* QUOTED PASSAGE *
⁂
The Revolutionary Communist Group – for an anti-imperialist movement in Britain

Dominic Cummings: ‘a man of the people’

There are people best kept in the shadows as they patrol the corridors of power, and certainly not presented in Downing Street’s rose garden. But Dominic Cummings is, according to former Prime Minister David Cameron, a ‘career psychopath’ and he could not help but stumble into the daylight. Now, Boris Johnson’s loyalty to his Chief Adviser threatens to wound this Conservative government — a wound that will not heal for as long Cummings remains. At the last count, 45 Tory MPs had called for Cummings to be sacked or to resign.

The protection given to Cummings contrasts sharply with the treatment of many people. Driving from London to Durham, while both Cummings and his wife considered themselves to have Covid-19 symptoms, is grounds for arrest under the Coronavirus Act. Although he initially claimed not to have left the family farm for two weeks, Cummings was subsequently compelled to admit two further journeys, including one of them, with the bizarre justification of testing his eyesight, to Barnard Castle. This was at a time when the Prime Minister and his cabinet told us emphatically that staying at home was ‘an instruction not a request’. As of 15 May, 18,000 fine notices had been issued in England and Wales under the Coronavirus Health Protection Regulations. However, Durham Police announced on 28 May that Cummings had committed ‘a minor breach relating to lockdown rules’ and no action would be taken against him.

Contrast this generosity of spirit with the callous disregard shown to those extremely vulnerable people with cancer, liver disease or severe asthma who received a text on 22 May from GOVUK telling them that they had been dropped from the National Shielding Service. Without explanation, with no word from their doctors, people who had self-isolated, depending on deliveries of food boxes, were simply reclassified to be told they were no longer on the shielded person’s list. The government said that doctors should have written to patients to explain the decision and that the text should have directed recipients to other forms of help. This is frankly brutal indifference to anxiety and suffering.

So, who is this pampered and protected courtier? As Mrs Thatcher would have had it, Cummings is ‘one of us.’ Cummings was Director of the Vote Leave campaign in the 2016 referendum and helped Johnson and the Conservatives win the 2019 general election. He had been a special adviser to Michael Gove when Gove was education secretary. Cummings surfaced, ominously, in August 2019 when he asked an armed police officer to escort one of Chancellor of the Exchequer Sajid Javid’s advisers, Sonia Khan, off the Downing Street premises. Cummings proceeded to demand that Javid sack all his advisers, upon which Javid resigned.
⁂
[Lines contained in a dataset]
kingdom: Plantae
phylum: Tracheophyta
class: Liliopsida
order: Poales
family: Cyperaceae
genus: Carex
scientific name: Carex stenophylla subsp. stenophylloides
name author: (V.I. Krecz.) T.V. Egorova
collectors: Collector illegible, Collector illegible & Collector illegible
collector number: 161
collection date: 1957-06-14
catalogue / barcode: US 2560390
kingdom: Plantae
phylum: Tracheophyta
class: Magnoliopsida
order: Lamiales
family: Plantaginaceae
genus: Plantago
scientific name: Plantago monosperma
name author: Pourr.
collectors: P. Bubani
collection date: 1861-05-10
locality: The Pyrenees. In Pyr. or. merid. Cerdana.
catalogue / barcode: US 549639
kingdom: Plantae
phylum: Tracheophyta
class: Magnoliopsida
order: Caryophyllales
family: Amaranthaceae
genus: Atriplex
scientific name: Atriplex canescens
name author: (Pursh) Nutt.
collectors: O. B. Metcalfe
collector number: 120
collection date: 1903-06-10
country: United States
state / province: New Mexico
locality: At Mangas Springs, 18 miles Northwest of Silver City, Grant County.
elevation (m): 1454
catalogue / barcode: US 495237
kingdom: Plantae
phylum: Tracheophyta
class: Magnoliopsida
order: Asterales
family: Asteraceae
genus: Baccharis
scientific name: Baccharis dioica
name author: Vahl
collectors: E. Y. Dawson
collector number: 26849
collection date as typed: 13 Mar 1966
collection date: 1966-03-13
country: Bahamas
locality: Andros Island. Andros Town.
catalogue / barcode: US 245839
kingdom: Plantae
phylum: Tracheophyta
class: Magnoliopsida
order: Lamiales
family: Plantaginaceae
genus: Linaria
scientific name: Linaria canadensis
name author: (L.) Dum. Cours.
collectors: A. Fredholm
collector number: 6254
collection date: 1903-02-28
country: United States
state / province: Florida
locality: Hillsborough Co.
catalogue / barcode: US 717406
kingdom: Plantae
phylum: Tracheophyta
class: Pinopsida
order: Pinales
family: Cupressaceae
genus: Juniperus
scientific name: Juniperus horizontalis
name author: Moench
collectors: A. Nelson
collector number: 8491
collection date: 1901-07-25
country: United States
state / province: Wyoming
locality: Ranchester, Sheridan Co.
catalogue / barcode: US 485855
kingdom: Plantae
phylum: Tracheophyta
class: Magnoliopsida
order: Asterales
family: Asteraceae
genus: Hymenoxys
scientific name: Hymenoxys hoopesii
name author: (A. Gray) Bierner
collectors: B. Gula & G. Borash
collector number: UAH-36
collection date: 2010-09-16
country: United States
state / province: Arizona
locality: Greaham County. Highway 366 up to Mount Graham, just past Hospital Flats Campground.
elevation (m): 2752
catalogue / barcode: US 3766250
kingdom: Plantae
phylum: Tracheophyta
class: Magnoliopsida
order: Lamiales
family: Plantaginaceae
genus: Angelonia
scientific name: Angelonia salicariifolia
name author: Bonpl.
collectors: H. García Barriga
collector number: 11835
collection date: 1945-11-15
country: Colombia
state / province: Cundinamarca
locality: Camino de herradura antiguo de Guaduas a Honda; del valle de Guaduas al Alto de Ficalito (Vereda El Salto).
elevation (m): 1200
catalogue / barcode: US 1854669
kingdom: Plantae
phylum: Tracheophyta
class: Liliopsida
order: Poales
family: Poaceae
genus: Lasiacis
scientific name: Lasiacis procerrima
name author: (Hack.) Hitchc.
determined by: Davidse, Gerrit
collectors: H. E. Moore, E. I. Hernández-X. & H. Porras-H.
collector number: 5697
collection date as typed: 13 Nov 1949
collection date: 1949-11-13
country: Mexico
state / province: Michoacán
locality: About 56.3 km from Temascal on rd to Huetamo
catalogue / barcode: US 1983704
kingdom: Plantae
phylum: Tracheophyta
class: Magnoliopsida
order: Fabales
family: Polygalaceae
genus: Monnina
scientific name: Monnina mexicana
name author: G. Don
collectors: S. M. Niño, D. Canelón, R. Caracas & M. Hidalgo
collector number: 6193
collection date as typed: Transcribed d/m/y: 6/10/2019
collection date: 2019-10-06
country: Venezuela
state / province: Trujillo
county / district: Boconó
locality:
⁂
* EXERCISES *
1: List every person the article on Dominic Cummings names, other than Cummings himself.
2: In the article on Dominic Cummings, how many Tory MPs had called for Cummings to be sacked or to resign at the last count?
3: Resume the article on Dominic Cummings after its final sentence.
These lines are separate material and are not part of the article on Dominic Cummings.

* WRITTEN RESPONSES *
1: David Cameron, Boris Johnson, Mrs Thatcher, Michael Gove, Sajid Javid, Sonia Khan

2: 45 Tory MPs.

3:
With his dress-down style and Brexit appeal to voters, Cummings affects a ‘man of the people’ approach to politics, but this belies his class, status and purpose. Cummings was educated at the private fee-paying Durham School and Exeter College, Oxford University. His uncle, Sir John Laws, a High Court judge and former Lord Justice of Appeal, was also educated at Durham School and Exeter College. While at Exeter College Cummings studied under Norman Stone, one-time adviser to Margaret Thatcher and member of the Centre of Eurasian Studies, which denied Turkey’s role in the Armenian genocide. Cummings’ father is a former oil rig project manager with an estate, which we now know has three houses and a private wood. Cummings is married to Mary Wakefield, Commissioning Editor of the Spectator magazine. She joined the Spectator when Boris Johnson was editor. Her father is Sir Humphry Wakefield, an English baronet and owner of the 13th century Chillingham Castle in Northumberland. Her mother, the Honourable Katherine Baring, is herself the daughter of a former governor of Rhodesia, the South African protectorates and Kenya. Her ancestors include Charles Grey, the 2nd Earl Grey, British Prime Minister from 1830 to 1834.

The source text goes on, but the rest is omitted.